Но люди действительно стремятся контролировать смерть, хотя бы посредством религиозных верований или ритуалов. Они воздействуют на жизнь определенных членов общества, используя жизнь как своего рода инструмент для выражения социальной или философской позиции. Имея это в виду, можно сказать, что, как это ни странно, смерть от естественных причин встречается редко. Это особенно верно в современных обществах, где врачи и больницы играют важную роль в управлении и контроле жизни и смерти и каждая смерть сопровождается медицинским свидетельством с указанием причины смерти[267]
. Часто эти причины относятся к относительно небольшому диапазону вариантов, из которых вариант «естественные причины» используется редко.Итак, медикализация смерти — это своего рода контроль над ней.
В самом деле, определение причины смерти само по себе является своего рода контролем, и многие находят определенное утешение в том, чтобы узнать эту причину. Медицинская причина смерти как будто частично удовлетворяет потребность человека знать, почему кто-то умер. Хотя в логическом смысле это неубедительно, но все же верно, что некоторые люди считают причину смерти частью объяснения ее смысла.
В случае неожиданной смерти моральный вопрос о том, почему кто-то умер, имеет большее значение, чем то, как он умер; не в последнюю очередь сказанное касается и самоубийства, как мы увидим ниже. То же можно сказать и о младенцах: родители не видят смысла в утрате такой молодой жизни, независимо от причины. Смерть престарелого родителя, напротив, кажется более естественной и неизбежной, хотя родственники по-прежнему ожидают, что причина смерти будет указана, поскольку в современных обществах существует общее ожидание, что люди доживут до тех пор, пока какая-то болезнь в старости не унесет их. Все эти смерти от болезней, несчастных случаев или естественных причин можно противопоставить тому, что мы можем назвать смертью от социальных причин, и в этой главе мы сосредоточимся именно на таких случаях смерти. Хотя можно спорить, какие виды смерти классифицировать как социальные, здесь мы объединяем казнь, самоубийство и то, что можно было бы назвать жертвенной смертью; каждая несет разные положительные и отрицательные социальные ценности. Мы начнем со считающегося негативным аспекта смерти, связанного с насилием.

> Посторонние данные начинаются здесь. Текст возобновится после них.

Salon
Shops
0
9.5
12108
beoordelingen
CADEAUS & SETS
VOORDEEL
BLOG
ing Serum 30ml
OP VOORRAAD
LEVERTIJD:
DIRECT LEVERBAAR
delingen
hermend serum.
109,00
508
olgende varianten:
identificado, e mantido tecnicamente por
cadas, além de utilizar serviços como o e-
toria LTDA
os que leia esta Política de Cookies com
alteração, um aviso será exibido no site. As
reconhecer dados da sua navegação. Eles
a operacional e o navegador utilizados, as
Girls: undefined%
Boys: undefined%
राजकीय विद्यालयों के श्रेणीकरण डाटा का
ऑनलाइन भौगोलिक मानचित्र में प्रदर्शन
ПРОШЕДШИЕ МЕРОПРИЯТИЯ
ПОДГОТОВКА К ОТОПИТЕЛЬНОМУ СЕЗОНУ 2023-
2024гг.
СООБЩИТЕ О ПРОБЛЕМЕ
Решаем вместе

Среди наиболее влиятельных теорий, касающихся насилия и смерти, выделяются связанные с Зигмундом Фрейдом. И хотя значимые психологические и антропологические исследования впоследствии сочли эти теории ошибочными, это не помешало их радушному восприятию в некоторых литературных и культурных кругах. Здесь наша задача — описать ключевые аспекты, а не критиковать их, и мы начнем с «Тотема и табу» Фрейда[268]
, его великой гипотезы, что история человечества начинается с жестокого убийства отца сыновьями. Это миф о происхождении культуры, о табу на инцест и Эдиповом комплексе — обо всем вместе, но он не имеет под собой археологических, исторических или психологических фактов. Миф основывался на собственном клиническом опыте Фрейда с невротическими пациентами и, что очень важно, вдохновлен столь же умозрительной работой шотландского теолога и раннего антрополога Уильяма Робертсона Смита, книгу которого «Религия семитов» (1894) мы уже обсуждали в главе 1. В центре внимания был общинный ритуал жертвоприношения, который, по мнению Смита, был лишен понимания насилия, давал участникам чувство единства между собой и со своим богом. Фрейд взял этот элемент жертвенного убийства, представил своих собственных персонажей и добавил элемент насилия, чтобы ввести тему отцеубийства, дав психоанализу одну из основ и предоставив плодородную почву для последующих авторов. Среди последних можно выделить Рене Жирара и его подход к насилию, лежащему в основе жертвоприношения, а также исследование Марвин и Инглом насилия и жертвоприношения, лежащих в основе американской военной культуры.